Sabtu, 22 September 2018

Bentuk Penghargaan Warga Cirebon Untuk Seniman Mereka

seniman besar sedang berpentas di sebuah kampung dan kebetulan di kampung tersebut ada war Bentuk Penghargaan Warga Cirebon Untuk Seniman Mereka
H. Abdul Adjib 

Dulu, pada dasawarsa 80-an sampai 90-an ketika ada seniman-seniman besar sedang berpentas di sebuah kampung dan kebetulan di kampung tersebut ada warga yang melahirkan bayi maka ada semacam tradisi untuk meminta sang seniman tersebut menawarkan nama pada sang bayi sekaligus mengangkatnya sebagai anak. Anak dalang begitulah sebutannya. Salah satu photo yang berhasil di sanggup oleh dari salah seorang warga di Desa Cidenok, Majalengka sekaligus mewawancarainya didapat kesimpulan bahwa yang mendorong warga pada dikala itu yaitu alasannya yaitu menjadi anak angkat (anak akon-akon) sang dalang (seniman) besar merupakan suatu pujian tersendiri.




Pada masa itu, profesi seniman di mata masyarakat merupakan suatu profesi yang cukup bermartabat, "Dudu pegaweane wong biasa," begitu kata sang nara sumber. Meski seniman panggung bukan merupakan jenis profesi yang berpenghasilan besar namun ada semacam rasa pekewuh dan hormat pada profesi ini alasannya yaitu pekerjaan sang seniman merupakan pekerjaan yang dianggap mulia yakni menghibur orang. Tidak semua orang mempunyai bakat ibarat yang dimiliki sang dalang.

Makanya, ibarat yang terlihat dalam photo, meski dikala itu belum ada penerangan listrik di kampung tersebut sang nenek tetap memaksakan diri menggendong cucunya yang belum juga berumur satu hari itu ke panggung demi menerima hadiah nama dari sang dalang. Sebuah penghormatan yang begitu besar dari warga untuk sang seniman.

Di Desa Cidenok sendiri dari penelusuran menemukan tak kurang dari 4 orang yang menjadi anak angkat sekaligus mempunyai nama derma dari sang dalang. 2 orang menerima nama dari pemimpin Putra sangkala yakni Abdul Adjib dan dua lainnya masing-masing dari pemimpin Sandiwara Indra Putra dan Dalang Wayang Kulit populer pada masa itu. "Tiap dalang sing ngaku anak ning kula ditanggap ning desa kien lan tangga desa biasane kula dikabari ambir bisa teka. Baka wis ketemu ya biasane dijak ngobrol. Wis kawin durung, due anak pira. Pokoke ya kaya anak ketemu bari bapane bae." ("Tiap dalang yang mengangkat anak sama saya berpentas di desa ini ataupun di desa tetangga biasanya saya akan dikabari semoga bisa datang. ketika ketemu ya ngobrol macam-macam. Sudah kawin belum, punya anak berapa. Pokoknya ya ibarat bertemunya orang bau tanah dengan anaknya," -pen) Empat orang dalam satu desa untuk masa itu ketika tidak semua orang bisa mendatangkan seniman besar (nanggap, begitulah istilahnya) pun di tambah lagi tidak setiap sang seniman besar mentas di suatu kampung ada ibu-ibu yang melahirkan. Maka empat orang anak dalang dalam satu kampung terang bukanlah jumlah yang sedikit.

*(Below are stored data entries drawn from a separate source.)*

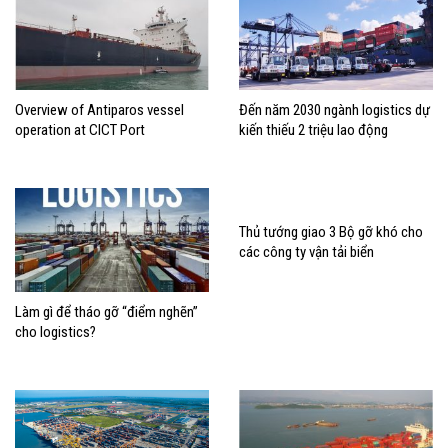
Overview of Antiparos vessel
Đến năm 2030 ngành logistics dự
operation at CICT Port
kiến thiếu 2 triệu lao động
Thủ tướng giao 3 Bộ gỡ khó cho
các công ty vận tải biển
Làm gì để tháo gỡ “điểm nghẽn”
cho logistics?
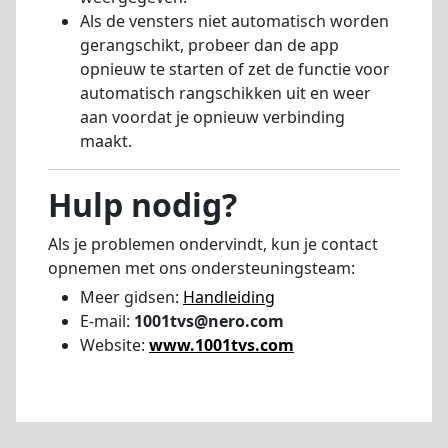
Als de vensters niet automatisch worden
gerangschikt, probeer dan de app
opnieuw te starten of zet de functie voor
automatisch rangschikken uit en weer
aan voordat je opnieuw verbinding
maakt.
Hulp nodig?
Als je problemen ondervindt, kun je contact
opnemen met ons ondersteuningsteam:
Meer gidsen:
Handleiding
E-mail:
1001tvs@nero.com
Website:
www.1001tvs.com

Jadi, meski prosesi derma nama dan pengangkatan anak itu terbilang sederhana dan mendadak tapi bukan berarti lalu setelahnya dilupakan begitu saja. Hubungan ayah - anak itu tetap terjalin meski tentu tak ibarat orang bau tanah dengan anak kandung sendiri.

Sayangnya, seiring makin majunya tatanan kehidupan manusia, tradisi itu kini hampir ditinggalkan kalau tidak dibilang hilang sama sekali. Mungkin alasannya yaitu kini di zaman yang kian berderap mengejar keduniawian orang lebih resfect pada profesi yang lebih gampang mendatangkan uang ibarat Dokter, insinyur dan sebagainya. Dan imbasnya profesi dalang panggung pun tak lagi dipandang sebagai pekerjaan yang menjanjikan masa depan. Hanya diperlukan sebagai pemeriah hajatan. Dampak pribadi ari semua itu tentu yaitu tak lagi ada seorang nenek yang repot-repot membawa cucu tercintanya ke atas panggung demi sepotong nama dan ratifikasi dari sang dalang panggung. Sangat disayangkan memang. Duh, dalang...... nasibmu kini.